Rodney, thanks for posting! Your experience with pouring is always welcome! I've learned what you've posted the hard way.
To add to what you've said about safety & health concerns, my extra tools, such as bowls or spoons I might use are only used for pouring, never for food preparation. I also have a respirator I wear when pouring with a filter that blocks the fumes & dust from lead & the contaminants that might be on or in the lead.
I do recycle lead, such as wheel weights, which can be fine for some things I pour. Softer, purer lead is usually better, particularly for small jigs, but wheel weight lead is often easier to obtain & less costly. Unfortunately, some wheel weights are painted & that paint has to be removed before the lead can be used for pouring.
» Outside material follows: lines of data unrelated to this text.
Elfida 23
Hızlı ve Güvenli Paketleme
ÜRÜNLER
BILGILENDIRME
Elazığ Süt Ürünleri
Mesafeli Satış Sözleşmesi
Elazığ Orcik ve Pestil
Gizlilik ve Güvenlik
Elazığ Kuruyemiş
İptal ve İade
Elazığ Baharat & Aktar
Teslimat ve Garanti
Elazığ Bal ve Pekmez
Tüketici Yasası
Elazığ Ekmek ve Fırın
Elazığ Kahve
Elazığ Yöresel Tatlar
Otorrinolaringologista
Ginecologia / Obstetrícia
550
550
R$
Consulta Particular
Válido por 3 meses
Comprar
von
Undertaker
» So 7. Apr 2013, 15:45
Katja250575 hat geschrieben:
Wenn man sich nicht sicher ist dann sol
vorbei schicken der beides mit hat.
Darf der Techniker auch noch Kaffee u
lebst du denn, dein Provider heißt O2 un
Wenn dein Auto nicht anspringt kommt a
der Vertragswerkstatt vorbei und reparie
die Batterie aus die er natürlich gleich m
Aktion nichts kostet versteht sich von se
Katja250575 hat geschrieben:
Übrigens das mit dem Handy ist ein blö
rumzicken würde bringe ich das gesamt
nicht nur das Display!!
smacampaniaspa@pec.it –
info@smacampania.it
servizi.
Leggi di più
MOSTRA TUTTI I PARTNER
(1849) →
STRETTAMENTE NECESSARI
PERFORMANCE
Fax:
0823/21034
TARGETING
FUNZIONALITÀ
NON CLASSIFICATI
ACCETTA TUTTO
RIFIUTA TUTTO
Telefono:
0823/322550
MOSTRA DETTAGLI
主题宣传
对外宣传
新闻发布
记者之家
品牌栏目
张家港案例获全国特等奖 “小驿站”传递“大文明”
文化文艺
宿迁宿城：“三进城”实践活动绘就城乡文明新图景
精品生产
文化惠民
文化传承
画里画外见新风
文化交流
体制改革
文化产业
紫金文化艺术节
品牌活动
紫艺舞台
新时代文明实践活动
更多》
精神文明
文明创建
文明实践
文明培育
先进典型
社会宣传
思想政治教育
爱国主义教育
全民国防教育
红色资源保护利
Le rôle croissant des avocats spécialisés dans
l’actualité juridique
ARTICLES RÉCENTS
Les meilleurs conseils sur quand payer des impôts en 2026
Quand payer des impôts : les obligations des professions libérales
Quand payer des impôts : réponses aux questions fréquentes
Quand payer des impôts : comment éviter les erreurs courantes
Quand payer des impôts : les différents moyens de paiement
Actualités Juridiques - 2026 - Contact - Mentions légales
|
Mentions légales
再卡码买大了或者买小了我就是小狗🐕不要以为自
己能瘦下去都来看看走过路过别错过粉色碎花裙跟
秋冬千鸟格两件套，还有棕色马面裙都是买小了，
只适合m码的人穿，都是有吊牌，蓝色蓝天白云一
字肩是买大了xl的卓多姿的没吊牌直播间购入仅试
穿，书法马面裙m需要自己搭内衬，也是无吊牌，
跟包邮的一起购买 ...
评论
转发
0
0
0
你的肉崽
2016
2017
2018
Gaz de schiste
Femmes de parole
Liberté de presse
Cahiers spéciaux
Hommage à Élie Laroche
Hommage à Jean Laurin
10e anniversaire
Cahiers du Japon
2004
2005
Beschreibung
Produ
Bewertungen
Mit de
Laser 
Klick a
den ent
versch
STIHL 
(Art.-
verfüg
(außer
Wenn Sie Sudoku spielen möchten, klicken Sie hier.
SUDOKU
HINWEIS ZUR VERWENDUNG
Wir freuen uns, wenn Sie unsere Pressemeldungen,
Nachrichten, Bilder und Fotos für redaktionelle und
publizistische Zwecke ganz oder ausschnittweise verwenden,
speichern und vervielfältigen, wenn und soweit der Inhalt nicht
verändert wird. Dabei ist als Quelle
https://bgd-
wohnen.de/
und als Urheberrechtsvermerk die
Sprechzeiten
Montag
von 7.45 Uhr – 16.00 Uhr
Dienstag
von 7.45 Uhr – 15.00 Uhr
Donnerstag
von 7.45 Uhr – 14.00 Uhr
Nasty stuff when it burns, so I do that outside only, well away from any buildings.
I've added a leather welders apron to my pouring setup too, just as an extra precaution against splatter, plus always wear leather welders gloves when pouring. Accidents can happen, and hot lead can cause very serious burns, so IMO, it's better to take all the precautions one can, rather than deal with a burn later on.
I don't bother with preheating hooks, but to help keep my molds hot during pouring I have an electric hot plate I place them on. I'll make pours with no hooks to heat up the molds initially, but like the hot plate for keeping them hot should I have to stop for a short period. My hot plate has 2 burners, so I can pour multiple molds at a time too & keep them all hot. I set the controls on the hot plate to keep them hot, but am always careful not to over heat them, which might damage the molds.
I've found it also helps to lay out my hooks before hand so they can be easily picked up & placed in the molds.
A lot of this I learned back when pouring to sell lures, where time involved affected the cost, so I had to develop a technique that saved me time & effort. Rodney may have something else he can add in that regard.
twocold, a toaster oven is not a good way to heat up the molds as Rodney as said because of the likely damage to the handles, but can be a good way to re-heat & cure the paint on jigs & other lures you might pour if you intend on using powder paints. However, again it should only be used for that purpose and not for food prep too. Powder paints are chemicals, and not something you would want to ingest.
I can wholeheartedly agree with Rodney on the addiction part! I've collected almost 300 molds for pouring!